For Violin and Piano

18 minutes

Imagined Archipelagos is now part of Francesca Anderegg's new album Wild Cities, available from New Focus Recordings.

Q2 Music's review of Wild Cities here.

Lucid Culture's review of Wild Cities here.

Performances at National Sawdust in Brookyln, NY, the Dame Myra Hess Concert Series, Chicago, IL, Interlochen Arts Camp, Spectrum (NYC), St. Olaf College, Fairmont Chamber Music Series, etc.

I.   The Island of Many Calendars

II.  The Island of the Imaginary Moons
III. The Island at Noon
IV. The Island of the Imaginary Birds



Program note:



The initial idea behind Imagined Archipelagos was to write a series of short pieces for violin and piano each inspired by a particular aspect of the Mayan culture. The first movement written was originally titled Tzolkin, after one of the Mayan calendars that consists of 13 months of 20 days each. Different musical phrases consisting of 13 and 20 notes unfolded at different rates between the violin and the piano. The next movement became a depiction of the Mayan godess Ix Chel, one of the few and most important female deities in their pantheon.

 

By the time I started working on the other movements, my interests had become more far-reaching. The last movement turned out to be a dazzling Venezuelan dance that obstinately repeats the same chord progression, but the two instruments are never completely aligned.

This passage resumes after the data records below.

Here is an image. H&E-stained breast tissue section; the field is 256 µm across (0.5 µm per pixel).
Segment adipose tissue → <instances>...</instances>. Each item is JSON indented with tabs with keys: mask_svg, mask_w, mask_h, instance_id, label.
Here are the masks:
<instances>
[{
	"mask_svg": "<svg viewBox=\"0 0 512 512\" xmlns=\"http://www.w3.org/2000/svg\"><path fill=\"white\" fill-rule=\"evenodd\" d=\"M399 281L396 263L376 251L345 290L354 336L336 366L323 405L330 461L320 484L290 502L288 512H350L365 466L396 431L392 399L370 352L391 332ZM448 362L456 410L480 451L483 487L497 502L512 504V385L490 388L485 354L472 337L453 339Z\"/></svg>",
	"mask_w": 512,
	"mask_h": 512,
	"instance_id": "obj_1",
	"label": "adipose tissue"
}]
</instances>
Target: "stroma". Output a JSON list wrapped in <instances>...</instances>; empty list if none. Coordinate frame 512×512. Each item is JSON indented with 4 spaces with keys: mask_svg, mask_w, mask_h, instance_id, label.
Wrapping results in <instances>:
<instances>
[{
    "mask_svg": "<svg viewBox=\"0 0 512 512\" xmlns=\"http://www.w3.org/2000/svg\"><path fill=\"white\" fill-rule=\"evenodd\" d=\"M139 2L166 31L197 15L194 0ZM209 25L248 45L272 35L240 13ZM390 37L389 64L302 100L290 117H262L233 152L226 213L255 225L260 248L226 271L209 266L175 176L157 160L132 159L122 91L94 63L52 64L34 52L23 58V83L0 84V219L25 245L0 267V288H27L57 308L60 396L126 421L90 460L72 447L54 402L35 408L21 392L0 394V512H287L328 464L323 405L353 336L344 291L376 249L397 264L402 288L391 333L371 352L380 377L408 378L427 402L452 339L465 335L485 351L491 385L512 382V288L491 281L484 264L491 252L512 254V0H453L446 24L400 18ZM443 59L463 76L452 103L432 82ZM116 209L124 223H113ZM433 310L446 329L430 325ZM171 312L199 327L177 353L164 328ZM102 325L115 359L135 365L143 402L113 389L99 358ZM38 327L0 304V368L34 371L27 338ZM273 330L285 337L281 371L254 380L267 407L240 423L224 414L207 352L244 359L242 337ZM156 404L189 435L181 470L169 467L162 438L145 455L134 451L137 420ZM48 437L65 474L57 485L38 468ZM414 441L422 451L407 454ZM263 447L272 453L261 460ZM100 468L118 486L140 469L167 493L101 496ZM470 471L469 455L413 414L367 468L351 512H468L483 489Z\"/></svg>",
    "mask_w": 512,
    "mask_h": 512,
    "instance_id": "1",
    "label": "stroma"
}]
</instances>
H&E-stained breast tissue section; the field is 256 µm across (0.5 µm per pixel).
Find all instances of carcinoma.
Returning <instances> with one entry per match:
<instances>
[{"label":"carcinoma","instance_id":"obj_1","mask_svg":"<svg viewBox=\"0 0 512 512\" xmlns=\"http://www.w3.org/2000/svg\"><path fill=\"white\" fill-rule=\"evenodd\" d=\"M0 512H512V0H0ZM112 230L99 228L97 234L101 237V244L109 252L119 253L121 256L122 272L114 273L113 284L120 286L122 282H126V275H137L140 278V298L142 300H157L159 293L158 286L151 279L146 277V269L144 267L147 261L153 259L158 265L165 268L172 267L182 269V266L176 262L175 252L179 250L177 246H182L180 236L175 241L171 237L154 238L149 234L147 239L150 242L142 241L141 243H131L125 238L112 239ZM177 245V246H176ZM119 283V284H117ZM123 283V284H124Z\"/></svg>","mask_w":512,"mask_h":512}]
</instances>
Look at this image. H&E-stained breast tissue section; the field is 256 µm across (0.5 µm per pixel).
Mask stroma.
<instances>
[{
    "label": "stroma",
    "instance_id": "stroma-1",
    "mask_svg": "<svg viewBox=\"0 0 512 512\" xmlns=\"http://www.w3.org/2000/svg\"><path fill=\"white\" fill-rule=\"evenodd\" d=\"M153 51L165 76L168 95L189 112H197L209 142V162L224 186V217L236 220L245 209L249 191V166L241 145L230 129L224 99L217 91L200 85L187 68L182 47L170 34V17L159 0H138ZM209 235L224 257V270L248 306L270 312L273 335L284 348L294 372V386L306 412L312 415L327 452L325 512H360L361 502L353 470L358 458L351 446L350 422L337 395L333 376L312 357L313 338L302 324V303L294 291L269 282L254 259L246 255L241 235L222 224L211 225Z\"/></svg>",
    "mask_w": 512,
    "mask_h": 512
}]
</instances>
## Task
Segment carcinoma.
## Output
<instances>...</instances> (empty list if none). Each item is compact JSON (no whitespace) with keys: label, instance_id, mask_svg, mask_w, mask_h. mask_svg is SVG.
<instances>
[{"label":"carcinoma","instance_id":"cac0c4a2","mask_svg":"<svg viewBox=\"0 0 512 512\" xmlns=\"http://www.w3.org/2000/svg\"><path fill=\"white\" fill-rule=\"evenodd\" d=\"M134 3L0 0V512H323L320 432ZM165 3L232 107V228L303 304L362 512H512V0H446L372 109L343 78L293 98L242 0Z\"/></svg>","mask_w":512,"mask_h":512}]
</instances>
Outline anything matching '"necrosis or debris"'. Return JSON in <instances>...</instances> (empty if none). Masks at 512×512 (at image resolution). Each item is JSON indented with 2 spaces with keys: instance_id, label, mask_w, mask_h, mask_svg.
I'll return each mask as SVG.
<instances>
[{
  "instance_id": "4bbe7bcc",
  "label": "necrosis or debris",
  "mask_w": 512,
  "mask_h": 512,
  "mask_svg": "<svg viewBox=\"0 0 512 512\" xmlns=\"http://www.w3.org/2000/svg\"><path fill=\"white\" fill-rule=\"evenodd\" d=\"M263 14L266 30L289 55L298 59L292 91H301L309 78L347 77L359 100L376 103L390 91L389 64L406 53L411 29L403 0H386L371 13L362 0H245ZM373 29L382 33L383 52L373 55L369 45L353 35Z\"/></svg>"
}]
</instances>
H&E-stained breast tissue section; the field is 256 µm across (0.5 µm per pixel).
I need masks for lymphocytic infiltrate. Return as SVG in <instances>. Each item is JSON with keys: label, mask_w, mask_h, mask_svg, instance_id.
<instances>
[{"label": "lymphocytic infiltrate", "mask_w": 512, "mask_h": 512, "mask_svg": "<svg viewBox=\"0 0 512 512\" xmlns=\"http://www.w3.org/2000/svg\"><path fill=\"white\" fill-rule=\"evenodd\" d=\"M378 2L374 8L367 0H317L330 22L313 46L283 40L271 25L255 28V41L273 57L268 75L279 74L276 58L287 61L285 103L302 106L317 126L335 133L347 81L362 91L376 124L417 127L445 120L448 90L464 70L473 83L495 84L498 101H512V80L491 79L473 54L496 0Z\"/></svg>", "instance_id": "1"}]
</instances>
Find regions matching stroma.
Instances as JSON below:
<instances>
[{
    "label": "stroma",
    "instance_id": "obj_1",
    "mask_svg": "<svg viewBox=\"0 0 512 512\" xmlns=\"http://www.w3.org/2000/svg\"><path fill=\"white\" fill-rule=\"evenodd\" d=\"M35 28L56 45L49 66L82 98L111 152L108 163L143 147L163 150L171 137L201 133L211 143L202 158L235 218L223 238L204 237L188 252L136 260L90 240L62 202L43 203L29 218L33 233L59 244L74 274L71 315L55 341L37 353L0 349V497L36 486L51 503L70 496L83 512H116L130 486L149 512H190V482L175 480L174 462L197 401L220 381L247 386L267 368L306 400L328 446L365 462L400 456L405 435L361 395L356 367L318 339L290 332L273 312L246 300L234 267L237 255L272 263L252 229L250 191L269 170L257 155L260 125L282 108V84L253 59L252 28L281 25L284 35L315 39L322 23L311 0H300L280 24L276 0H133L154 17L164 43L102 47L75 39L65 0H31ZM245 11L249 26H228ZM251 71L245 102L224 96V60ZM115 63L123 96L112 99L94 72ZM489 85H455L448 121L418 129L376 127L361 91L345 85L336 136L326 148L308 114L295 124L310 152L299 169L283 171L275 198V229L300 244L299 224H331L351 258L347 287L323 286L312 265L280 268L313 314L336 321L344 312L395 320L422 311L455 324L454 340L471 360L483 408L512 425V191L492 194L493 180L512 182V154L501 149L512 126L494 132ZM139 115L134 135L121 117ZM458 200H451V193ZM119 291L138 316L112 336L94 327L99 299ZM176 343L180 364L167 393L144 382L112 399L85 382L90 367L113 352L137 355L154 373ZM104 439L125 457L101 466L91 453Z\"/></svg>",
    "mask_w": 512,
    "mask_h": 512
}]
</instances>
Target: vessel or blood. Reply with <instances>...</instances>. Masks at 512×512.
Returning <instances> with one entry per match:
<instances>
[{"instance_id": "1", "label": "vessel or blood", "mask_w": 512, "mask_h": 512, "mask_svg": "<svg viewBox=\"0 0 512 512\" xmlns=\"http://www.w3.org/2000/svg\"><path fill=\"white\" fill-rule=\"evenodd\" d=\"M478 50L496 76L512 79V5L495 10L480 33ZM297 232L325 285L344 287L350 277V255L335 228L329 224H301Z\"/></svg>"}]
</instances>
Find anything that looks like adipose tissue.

The piece has a distinctly “American” (as in covering the whole American continent)feel, but it became obvious that it could no longer be contained within the initial Mayan umbrella. Inspired by the writings of Nobel Prize winning poet Derek Walcott from Saint Lucia, I came upon the metaphor of the archipelago where each of the pieces would constitute an individual unit, an island, but that all of the islands would in turn be joined together below the surface of the water. 

 

Imagined Archipelagos becomes more than the sum of its parts, just like many of the greatest things to come from the American continent, inhabiting that paradoxical space where things are new and old, simple and complex, familiar and surprising.